Opinión

Las quejas de Pla

Josep Pla. EP
photo_camera Josep Pla. EP

En un párrafo de El cuaderno gris, don Josep se lamenta de la vulgaridad de su tiempo. En él, dice, la tabla de valores ya no es lo que era. Todo es exterior, critica, las apariencias son tiránicas y la delectación en el cartón es universal. Y claro, uno enseguida piensa lo evidente: que, si eso le parecían las cosas hace un siglo –¡un siglo ya!–, qué no diría de nuestra época, en la que la importancia de la imagen, de esa superficie de la que él habla, de las apariencias, ha alcanzado cotas difíciles de creer incluso para nosotros mismos.

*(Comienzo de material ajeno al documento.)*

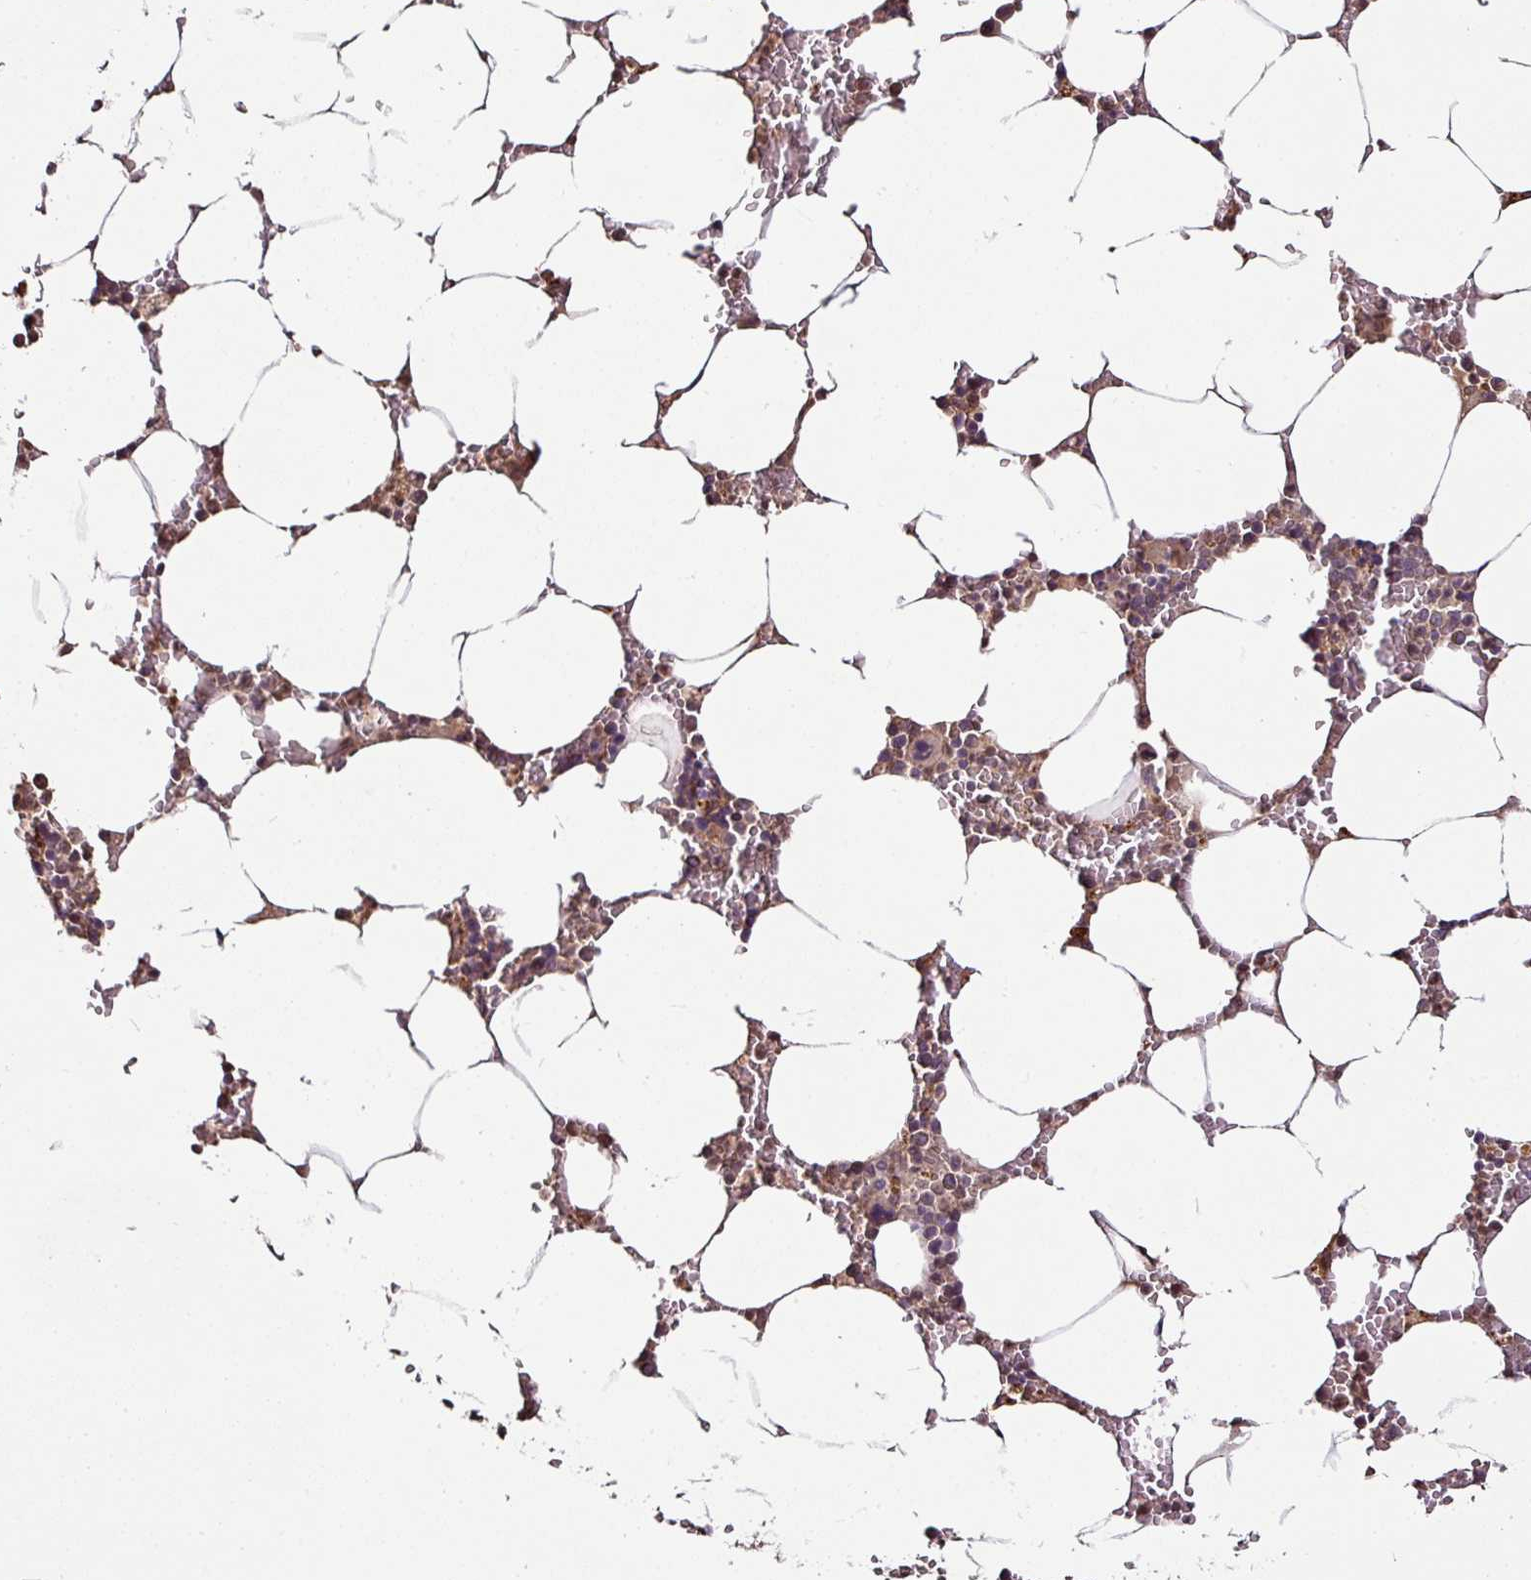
{"staining": {"intensity": "moderate", "quantity": "25%-75%", "location": "cytoplasmic/membranous,nuclear"}, "tissue": "bone marrow", "cell_type": "Hematopoietic cells", "image_type": "normal", "snomed": [{"axis": "morphology", "description": "Normal tissue, NOS"}, {"axis": "topography", "description": "Bone marrow"}], "caption": "A histopathology image of human bone marrow stained for a protein displays moderate cytoplasmic/membranous,nuclear brown staining in hematopoietic cells.", "gene": "RPL38", "patient": {"sex": "male", "age": 70}}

Hace ya más de veinte años, creo que en su Viaje en autobús, le leí otra queja sobre la modernidad; sobre su modernidad. Contaba que le encantaba comer melocotones con queso. O tal vez uvas y queso, no estoy seguro; pero creo que eran melocotones, porque la mezcla me había llamado mucho la atención. Y protestaba de que aquellos melocotones no sabían ya a nada, que no se comparaban con los de su niñez. Que las técnicas modernas de cultivo y conservación los habían estropeado. Y, otra vez, recuerdo haber pensado qué diría el pobre si probase los de ahora, esas bolas frías de insípida pulpa amarillenta.

Volviendo al Cuaderno, el ampurdanés se lamenta de que solo tenga valor la opinión en que nos tienen. De que la calle fuese la piedra de toque universal, en aquella "época de máscaras”. ¡Época de máscaras! Los años diez del siglo pasado, la España del 18 y el 19, una época de máscaras, porque todo giraba en torno a las apariencias. Donde –continúa Pla–, para sentirse vivir, la gente debía recurrir a la lectura de las virtudes ajenas, de las llagas y lesiones de los demás, porque las propias estaban vacías.
En fin. En fin.

Veo a mis hijos pasarse horas, horas y horas, como todos sus compañeros, mirando vídeos aleatorios en los que desconocidos en pos de su minuto de fama hacen una insignificancia tras otra. Veo los decorados adulterados y edulcorados de cualquiera de esos vídeos. Veo los filtros de belleza de todas las caras que salen en ellos. Veo el destello de interés, la media sonrisa de una fracción de segundo, más difíciles de conseguir cada vez, conforme el umbral de reacción a la dopamina va subiendo. Veo a los influencers, que un buen día cayeron en gracia y ahora basan su éxito –en un bucle perfecto y delirante– en su número de seguidores, y que no tienen nada que decir y, aun así, son escuchados. Veo todo eso, y pienso en Josep Pla y en la delectación en el cartón, y me temo que primero se deprimiría y, a continuación, se volvería a morir.

 Y asusta porque esa evolución se ha traducido en una frivolización cada vez mayor, en unas referencias cada vez más tontas y vacías

Y ya me doy cuenta de que adoptar el tono de agorero, del inquisidor que señala las perversiones que lo rodean, es, además de cansino, bastante inútil. En cuanto uno se hace pesado, ya casi da igual si tiene o no razón: nadie le hace ni caso. Como decía Michi Panero en Después de tantos años, en esta vida se puede ser todo menos un coñazo. A un coñazo nadie lo escucha. Suerte tiene si directamente no le escapan.

Pero es que es difícil no llevarse las manos a la cabeza de vez en cuando, porque algunas cosas asustan. Asusta, por ejemplo, que la piedra de toque de la calle, que tan vulgar e indigna le parecía a Pla, resulte ahora de una candidez entrañable, comparada con la omnipresente pantalla, del metaverso, de las redes. Y asusta porque esa evolución se ha traducido en una frivolización cada vez mayor, en unas referencias cada vez más tontas y vacías. No hay casi nada más, y encontrarlo exige un esfuerzo que no se está dispuesto a hacer.

¿Exagero? ¿Soy la millonésima repetición de aquella primera queja sobre la juventud, encontrada en un grabado mesopotámico de varios milenios antes de Cristo? Tal vez. Ojalá.

Esa queja histórica siempre ha denunciado la decadencia moral de las nuevas generaciones, la disolución de las costumbres, su falta de educación y respeto, sus modas y gustos y cosas por el estilo. Pero yo me pregunto si alguna época había visto a sus jóvenes, como yo ahora, no como culpables de la decadencia, sino como sus víctimas.